Exam Name___________________________________

MULTIPLE CHOICE. Choose the one alternative that best completes the statement or answers the question. 1) Genetic markers used for forensic analysis are usually ________. A) recessive, where an individual is positive if they are homozygous B) dominant, so the presence of one of the two alleles is obvious C) codominant, where only the dominant allele can be detected D) codominant, where each allele can be detected separately E) codominant, where only the recessive allele can be detected

2) CODIS markers are chosen that do not occur in coding regions of genes so that they do not disrupt what?

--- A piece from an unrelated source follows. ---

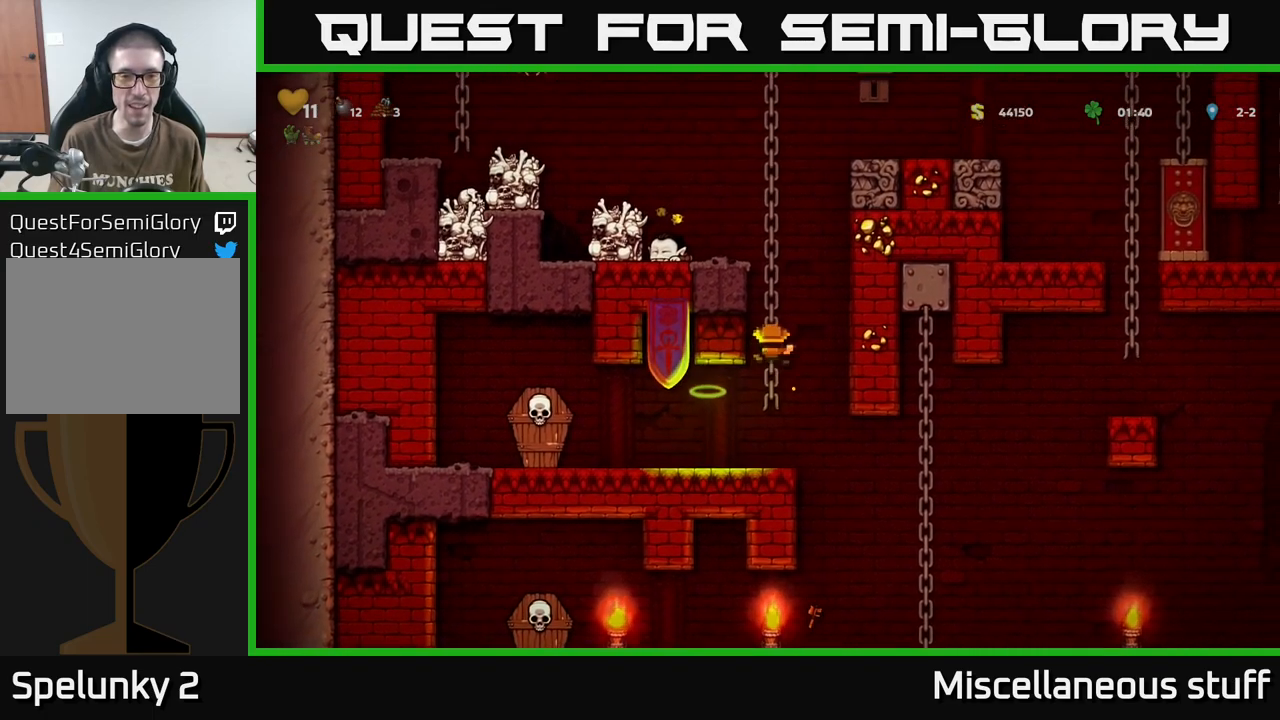
{"buttons": ["DPAD_DOWN"], "events": [[66, "A", "down"], [233, "A", "up"], [266, "DPAD_LEFT", "down"], [300, "DPAD_UP", "up"], [416, "DPAD_LEFT", "up"], [466, "DPAD_DOWN", "down"]]}
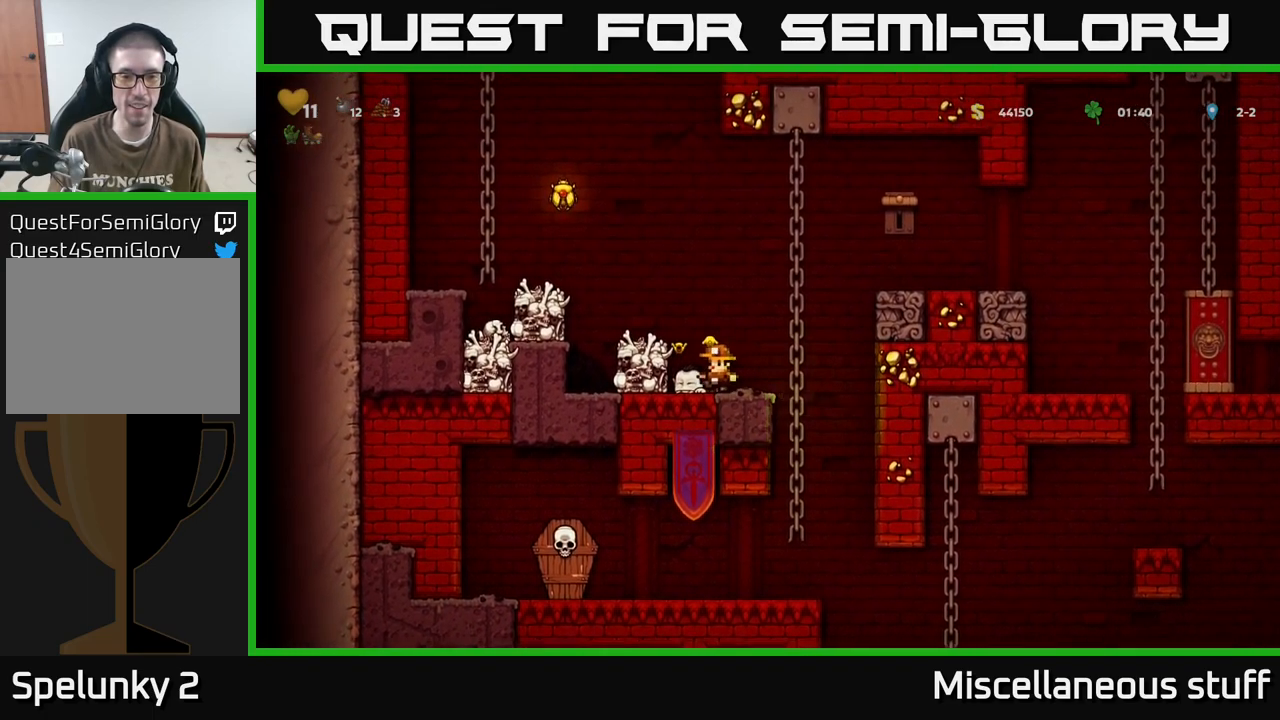
{"buttons": [], "events": [[83, "X", "down"], [150, "DPAD_DOWN", "up"], [150, "DPAD_RIGHT", "down"], [166, "X", "up"], [333, "DPAD_RIGHT", "up"]]}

A) gene expression B) introns C) promoters D) codons E) intergenic regions

3) CODIS markers occur at no greater than 20% for any one allele so each marker has at least 5 alleles in a population, these features help ensure high levels of what? A) heterozygosity B) similarity between individuals C) inbreeding D) heritability E) homozygosity

4) CODIS markers are analyzed ________. A) by DNA sequencing B) using low-resolution electrophoresis C) by agarose gel electrophoresis D) by capillary electrophoresis E) only by the Federal Bureau Investigation (FBI) in certified crime labs

5) Applying the exclusion principle to forensic genetics allows investigators to ________. A) exclude any suspects whose DNA does not contain an allele that was detected at the crime scene B) exclude any suspects with at least one allele that matches a crime scene C) include all suspects until guilt is established D) exclude any samples not found at the crime scene E) include all suspects with at least one allele that matches a crime scene

6) If the frequencies of two alleles in a population are 0.1 and 0.2, what is the chance that an individual randomly chosen from this population is heterozygous for these two alleles? A) 0.1 + 0.2 = 30% B) 0.1 * 0.2 = 2% C) 2 * 0.1 * 0.2 = 4% D) 0.1 * 0.1 = 1% E) 2 * 0.1 + 0.2 = 60%

7) If the frequencies of two alleles in a population are 0.1 and 0.2, what is the chance that an individual in this population is homozygous for the allele with the frequency of 0.1? A) 2 * 0.1 * 0.1 = 2% B) 0.1 / 0.1 =1 C) 0.1 + 0.1 = 20% D) 0.1 + 0.2 = 30% E) 0.1 * 0.1 = 1%

8) For paternity testing to work, which of the following must be true? A) A child can inherit all of their alleles from their father. B) The true mother must be known. C) A child must inherit half of their alleles from their father, the other half come from the mother. D) The father and the mother cannot be identical twins. E) The father must be homozygous for any allele that is tested.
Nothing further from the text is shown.